Senin, 01 Juni 2015

Antu Banyu



Aku tinggal di sebuah dusun yang miskin dari sentuhan komoderenan. Masyarakat di dusunku adalah orang-orang yang dalam kepalanya banyak ditumbuhi pemikiran kolot. Sebagian besar masyarakat dusunku ini bekerja sebagai tukang gergaji mesin, nelayan, pengasap ikan, pengusaha kerupuk ikan rumahan dan berkebun. Ada juga yang bekerja sebagai pegawai negeri, namun itu cukup bisa dihitung dengan jari.  Namun jangan ditanya tentang rasa kekeluargaan, tolong menolong, kesetiakawanan, dan juga bela-membela saat ada tetangga atau familinya yang cekcok mulut di pasar, bisa dipastikan tiada banding, pastilah ereka akan membela mati-matian hingga titik darah penghabisan. Meskipun cekcok mulut itu hanya karena hal sepele.
Masyarakat  di dusunku terbiasa memulai kembali menyalakan nyawa dari tidurnya sejak matahari belum berani mengintip bumi.
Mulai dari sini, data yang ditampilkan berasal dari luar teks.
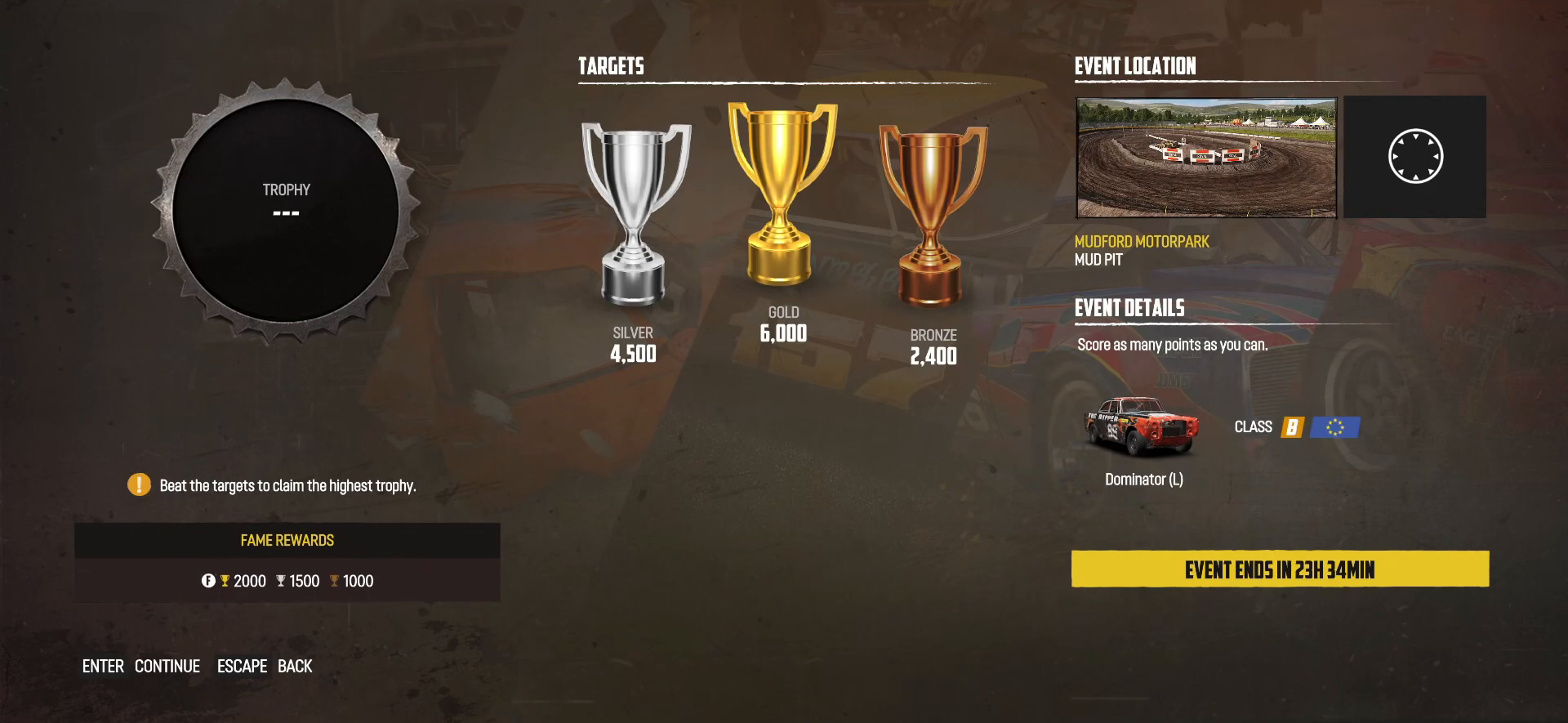
{"buttons": [], "left_stick": "center", "events": []}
Asap-asap akan mengepul dan merayap ke atas genteng dapur rumah-rumah di sini, pertanda para ibu sudah mulai menyalakan kayu untuk memasak. Anak-anak merekapun sudah dilatih untuk bangun sebelum subuh sejak kecil.  Nanti saat suara adzan dimuntahkan dari toa surau, merekapun akan berbondong-bondong  ke surau untuk shalat subuh  berjama’ah.
Anak-anak gadis di dusunku juga sudah terampil betul mengurus pekerjaan rumah sejak usia mereka belum baligh, mulai dari memasak, menyapu, menyuci baju di Musi, dan segala jenis pekerjaan rumah tangga lainnya. Pendidikan mereka rata-rata hanya mencapai MTs, ada juga yang sampai Aliyah dan perguruan tinggi, namun tentu itu menjadi pemandangan langka di dusunku. Maka tak heran jika di dusunku banyak gadis yang sudah menikah sejak usia mereka masih sangat belia.
Sedangkan bujangnya sendiri memiliki pendidikan yang lumayan lebih beruntung, bujang-bujang di sini rata-rata sekolah sampai  bangku Aliyah. Setelah lulus, banyak dari mereka yang merantau ke pulau seberang untuk bekerja di PT ataupun menjadi kuli bangunan. Ada juga yang membantu pekerjaan orangtua mereka di dusun. Seperti aku, setelah lulus Aliyah setahun yang lalu, aku masih setia menetap di dusun, membantu orang tuaku berkebun dan  dan membantu Pak Haji Maksum mengajar anak-anak mengaji di surau. Selain itu alasan yang membuatku betah menetap di dusun ini adalah Midah, gadis pujaanku yang berambut ikal sebahu, bermata bulat dengan bola mata yang coklat.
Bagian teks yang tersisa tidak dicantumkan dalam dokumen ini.